I ran some tests at http://flow-tests.wmflabs.org/wiki/Topic:Sdrqdcffddyz0jeo. Here are my observations:
- Posts B, C, and I all reply to A, but the ordering is C, I, B. I'd
expect replies to the same parent to be ordered chronologically (and I'd personally expect earliest first).
- Posts B and C both reply to A, but are confusingly at different
indentation levels. I'd expect replies to the same parent to be indented the same.
- Posts I and E are at the same indentation level, despite I being a
direct reply to A while E is at the end of the chain A→C→D→E. Similar confusion exists elsewhere. I'd expect two posts at the first indentation level under the same parent to both be replies to that parent.
- Things are even weirder with post J: Even though D and its reply E
are at the same indentation level, J is suddenly indented more because of an unrelated post I.
- Things go completely wrong once we hit the maximum depth, it's
impossible to have (or only to be seen as having?) "tangents" at all. The reply box doesn't even show up under the post where I actually clicked "Reply".
All in all, I personally find the resulting structure to be very confusing as to what's actually replying to what since the same reply-structure might be displayed in different ways (depending on the order the replies were entered) and different reply-structures can give rise to the same display-structure.

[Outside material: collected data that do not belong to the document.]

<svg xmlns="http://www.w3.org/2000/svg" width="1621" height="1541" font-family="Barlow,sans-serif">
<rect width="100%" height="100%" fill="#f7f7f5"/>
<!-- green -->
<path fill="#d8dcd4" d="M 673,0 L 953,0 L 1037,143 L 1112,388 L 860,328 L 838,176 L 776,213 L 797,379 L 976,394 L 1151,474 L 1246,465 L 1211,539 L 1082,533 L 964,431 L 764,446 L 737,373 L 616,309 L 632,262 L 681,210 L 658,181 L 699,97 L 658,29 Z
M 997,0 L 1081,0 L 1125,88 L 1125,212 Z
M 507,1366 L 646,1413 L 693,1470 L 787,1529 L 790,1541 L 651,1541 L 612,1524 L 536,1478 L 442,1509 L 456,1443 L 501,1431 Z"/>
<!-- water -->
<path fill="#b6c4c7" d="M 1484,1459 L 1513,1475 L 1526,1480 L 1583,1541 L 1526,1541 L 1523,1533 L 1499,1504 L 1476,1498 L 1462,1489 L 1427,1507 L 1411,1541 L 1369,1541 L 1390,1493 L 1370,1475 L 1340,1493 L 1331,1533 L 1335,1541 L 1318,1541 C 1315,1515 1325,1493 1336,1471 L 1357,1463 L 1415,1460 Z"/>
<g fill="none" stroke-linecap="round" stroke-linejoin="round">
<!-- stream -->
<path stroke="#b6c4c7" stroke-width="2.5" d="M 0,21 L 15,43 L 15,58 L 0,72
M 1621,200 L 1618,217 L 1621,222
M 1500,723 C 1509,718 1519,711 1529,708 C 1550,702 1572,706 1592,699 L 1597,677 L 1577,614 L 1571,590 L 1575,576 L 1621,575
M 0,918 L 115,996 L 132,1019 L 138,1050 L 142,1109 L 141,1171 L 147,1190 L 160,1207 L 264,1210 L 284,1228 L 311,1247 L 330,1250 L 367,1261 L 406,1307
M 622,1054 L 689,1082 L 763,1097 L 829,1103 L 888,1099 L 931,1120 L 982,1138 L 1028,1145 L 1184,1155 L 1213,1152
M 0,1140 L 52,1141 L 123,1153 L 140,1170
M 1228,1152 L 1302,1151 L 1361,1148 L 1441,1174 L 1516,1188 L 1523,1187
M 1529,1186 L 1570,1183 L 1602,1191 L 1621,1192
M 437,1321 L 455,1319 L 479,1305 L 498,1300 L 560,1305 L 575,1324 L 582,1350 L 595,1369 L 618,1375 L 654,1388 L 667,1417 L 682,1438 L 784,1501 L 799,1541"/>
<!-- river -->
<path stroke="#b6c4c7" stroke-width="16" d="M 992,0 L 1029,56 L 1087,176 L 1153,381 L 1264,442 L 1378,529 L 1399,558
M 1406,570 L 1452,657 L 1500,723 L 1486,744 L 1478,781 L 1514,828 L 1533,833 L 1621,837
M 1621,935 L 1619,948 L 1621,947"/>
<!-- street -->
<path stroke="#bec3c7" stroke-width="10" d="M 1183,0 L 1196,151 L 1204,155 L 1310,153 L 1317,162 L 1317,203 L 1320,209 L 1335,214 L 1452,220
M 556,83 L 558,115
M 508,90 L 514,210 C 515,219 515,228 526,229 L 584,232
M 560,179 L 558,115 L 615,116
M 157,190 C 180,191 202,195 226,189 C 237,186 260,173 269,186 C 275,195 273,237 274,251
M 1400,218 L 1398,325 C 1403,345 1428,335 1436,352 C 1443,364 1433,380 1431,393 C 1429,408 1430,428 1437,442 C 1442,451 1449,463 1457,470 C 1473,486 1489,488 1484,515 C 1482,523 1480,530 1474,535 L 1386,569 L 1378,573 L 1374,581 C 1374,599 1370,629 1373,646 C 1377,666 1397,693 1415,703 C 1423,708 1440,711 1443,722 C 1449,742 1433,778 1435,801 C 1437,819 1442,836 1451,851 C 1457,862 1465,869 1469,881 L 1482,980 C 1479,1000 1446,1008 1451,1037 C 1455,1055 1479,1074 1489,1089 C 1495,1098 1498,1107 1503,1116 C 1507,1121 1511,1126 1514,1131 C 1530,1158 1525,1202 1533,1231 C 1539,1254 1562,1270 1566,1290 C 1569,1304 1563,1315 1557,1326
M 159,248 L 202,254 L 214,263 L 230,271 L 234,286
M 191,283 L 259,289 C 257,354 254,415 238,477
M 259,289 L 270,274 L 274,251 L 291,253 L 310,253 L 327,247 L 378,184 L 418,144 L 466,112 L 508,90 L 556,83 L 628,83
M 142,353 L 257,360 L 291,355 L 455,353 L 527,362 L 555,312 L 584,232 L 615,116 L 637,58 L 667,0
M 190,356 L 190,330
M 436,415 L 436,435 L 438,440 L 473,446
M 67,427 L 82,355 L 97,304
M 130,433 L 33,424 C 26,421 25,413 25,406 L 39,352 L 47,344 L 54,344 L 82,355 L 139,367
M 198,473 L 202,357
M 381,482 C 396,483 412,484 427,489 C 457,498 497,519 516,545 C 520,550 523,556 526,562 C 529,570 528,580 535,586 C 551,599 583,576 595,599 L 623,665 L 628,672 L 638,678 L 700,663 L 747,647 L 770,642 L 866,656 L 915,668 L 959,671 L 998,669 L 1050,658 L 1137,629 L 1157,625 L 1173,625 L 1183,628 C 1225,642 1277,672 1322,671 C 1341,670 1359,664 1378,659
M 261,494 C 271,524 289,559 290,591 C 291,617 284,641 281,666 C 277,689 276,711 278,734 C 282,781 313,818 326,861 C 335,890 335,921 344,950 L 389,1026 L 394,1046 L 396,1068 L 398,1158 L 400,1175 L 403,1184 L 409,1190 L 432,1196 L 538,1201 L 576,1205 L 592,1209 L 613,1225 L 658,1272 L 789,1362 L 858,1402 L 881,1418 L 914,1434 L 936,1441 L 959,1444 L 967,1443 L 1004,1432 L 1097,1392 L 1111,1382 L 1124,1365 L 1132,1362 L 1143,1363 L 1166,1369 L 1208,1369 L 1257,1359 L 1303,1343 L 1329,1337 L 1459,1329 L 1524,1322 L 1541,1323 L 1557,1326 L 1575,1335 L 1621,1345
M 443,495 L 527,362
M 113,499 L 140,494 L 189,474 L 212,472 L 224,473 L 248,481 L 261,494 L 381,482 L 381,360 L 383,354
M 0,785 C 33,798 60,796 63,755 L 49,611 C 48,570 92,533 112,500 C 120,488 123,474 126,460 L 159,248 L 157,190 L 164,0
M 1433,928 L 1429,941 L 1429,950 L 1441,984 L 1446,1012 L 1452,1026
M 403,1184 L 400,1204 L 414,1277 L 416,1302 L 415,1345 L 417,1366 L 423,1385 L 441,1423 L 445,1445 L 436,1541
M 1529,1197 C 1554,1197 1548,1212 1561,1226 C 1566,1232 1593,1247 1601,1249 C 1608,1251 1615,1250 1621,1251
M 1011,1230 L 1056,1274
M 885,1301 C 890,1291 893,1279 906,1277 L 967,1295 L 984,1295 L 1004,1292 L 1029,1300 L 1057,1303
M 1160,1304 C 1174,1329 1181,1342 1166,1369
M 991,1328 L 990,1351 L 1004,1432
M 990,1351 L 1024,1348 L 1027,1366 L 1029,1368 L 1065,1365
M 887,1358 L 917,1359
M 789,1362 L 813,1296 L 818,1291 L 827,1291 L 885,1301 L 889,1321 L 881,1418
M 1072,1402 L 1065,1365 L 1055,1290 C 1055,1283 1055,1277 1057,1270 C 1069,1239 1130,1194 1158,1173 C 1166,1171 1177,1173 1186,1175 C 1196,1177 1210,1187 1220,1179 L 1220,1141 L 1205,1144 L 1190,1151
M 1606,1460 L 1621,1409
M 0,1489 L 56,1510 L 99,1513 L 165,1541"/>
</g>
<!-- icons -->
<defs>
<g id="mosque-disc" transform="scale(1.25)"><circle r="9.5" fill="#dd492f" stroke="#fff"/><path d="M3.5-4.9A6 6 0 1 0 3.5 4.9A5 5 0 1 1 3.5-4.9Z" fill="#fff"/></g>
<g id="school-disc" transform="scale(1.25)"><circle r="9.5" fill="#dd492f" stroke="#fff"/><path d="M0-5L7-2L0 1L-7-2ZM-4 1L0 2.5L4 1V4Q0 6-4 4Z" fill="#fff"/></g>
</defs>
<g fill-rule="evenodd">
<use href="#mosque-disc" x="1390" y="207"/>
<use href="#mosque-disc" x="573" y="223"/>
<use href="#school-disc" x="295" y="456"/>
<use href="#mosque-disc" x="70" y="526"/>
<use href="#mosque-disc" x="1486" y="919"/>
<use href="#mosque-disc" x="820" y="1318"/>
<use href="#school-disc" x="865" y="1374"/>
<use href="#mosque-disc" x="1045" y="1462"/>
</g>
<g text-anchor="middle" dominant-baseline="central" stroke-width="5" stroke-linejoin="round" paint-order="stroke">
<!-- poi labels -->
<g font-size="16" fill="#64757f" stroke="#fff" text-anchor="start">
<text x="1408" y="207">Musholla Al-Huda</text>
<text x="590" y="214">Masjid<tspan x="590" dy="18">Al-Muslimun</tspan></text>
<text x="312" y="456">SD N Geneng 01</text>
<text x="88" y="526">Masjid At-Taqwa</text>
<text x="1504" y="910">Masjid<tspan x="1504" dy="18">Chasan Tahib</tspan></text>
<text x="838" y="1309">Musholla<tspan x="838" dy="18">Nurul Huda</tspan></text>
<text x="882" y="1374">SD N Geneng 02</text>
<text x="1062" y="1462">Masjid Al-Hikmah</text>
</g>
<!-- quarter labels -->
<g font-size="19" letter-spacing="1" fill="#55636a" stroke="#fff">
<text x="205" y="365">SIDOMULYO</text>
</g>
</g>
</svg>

(sorry for the self-reply)
Some of these might be solved by simply abandoning the idea that "first reply = main thread, all others = tangent" in favor of displaying flat if this post and its parent both have no "sibling" post.
That /would/ mean, though, that a single reply could result in a major change to display-structure. For example, a reply-chain A→B→C→D→E→F→G would be displayed flat, and then when someone posts B2 as a reply to A we'd have A, then indented under it B and B2, then indented under B we'd have C→D→E→F→G (which might still be displayed flat).
And there'd still be the case that a chain of replies and a single post with multiple direct replies (none of which were replied to) could be displayed the same in some cases, but that seems less likely to be confusing to a reader.